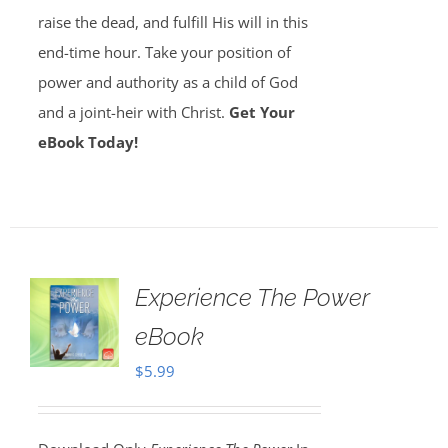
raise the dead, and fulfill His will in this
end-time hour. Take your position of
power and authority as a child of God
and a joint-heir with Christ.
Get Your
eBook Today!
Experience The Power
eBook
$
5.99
...
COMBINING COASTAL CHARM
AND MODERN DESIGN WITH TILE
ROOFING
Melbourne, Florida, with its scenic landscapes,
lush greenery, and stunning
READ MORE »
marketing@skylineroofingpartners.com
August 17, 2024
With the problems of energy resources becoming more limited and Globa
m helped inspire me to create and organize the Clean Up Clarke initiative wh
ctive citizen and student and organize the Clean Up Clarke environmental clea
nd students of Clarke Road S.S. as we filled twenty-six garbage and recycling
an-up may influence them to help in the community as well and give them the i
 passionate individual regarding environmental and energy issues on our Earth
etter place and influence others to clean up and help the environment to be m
* * *
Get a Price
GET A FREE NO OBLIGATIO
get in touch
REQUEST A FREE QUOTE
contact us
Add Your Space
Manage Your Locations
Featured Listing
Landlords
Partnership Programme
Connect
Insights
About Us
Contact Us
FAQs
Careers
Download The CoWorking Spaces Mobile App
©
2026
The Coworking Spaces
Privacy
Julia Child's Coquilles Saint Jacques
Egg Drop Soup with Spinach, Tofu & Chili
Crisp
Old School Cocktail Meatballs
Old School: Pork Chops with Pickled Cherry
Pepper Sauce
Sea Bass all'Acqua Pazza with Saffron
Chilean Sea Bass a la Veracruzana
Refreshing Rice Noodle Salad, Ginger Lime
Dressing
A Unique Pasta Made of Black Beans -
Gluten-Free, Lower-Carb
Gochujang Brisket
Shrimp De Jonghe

### Task brief
Copy out word for word the lines of the records starting at the line that contains "Get a Price" and ending at the line that contains "Sea Bass all'Acqua Pazza with Saffron", with both of those lines included.

### Solution
Get a Price
GET A FREE NO OBLIGATIO
get in touch
REQUEST A FREE QUOTE
contact us
Add Your Space
Manage Your Locations
Featured Listing
Landlords
Partnership Programme
Connect
Insights
About Us
Contact Us
FAQs
Careers
Download The CoWorking Spaces Mobile App
©
2026
The Coworking Spaces
Privacy
Julia Child's Coquilles Saint Jacques
Egg Drop Soup with Spinach, Tofu & Chili
Crisp
Old School Cocktail Meatballs
Old School: Pork Chops with Pickled Cherry
Pepper Sauce
Sea Bass all'Acqua Pazza with Saffron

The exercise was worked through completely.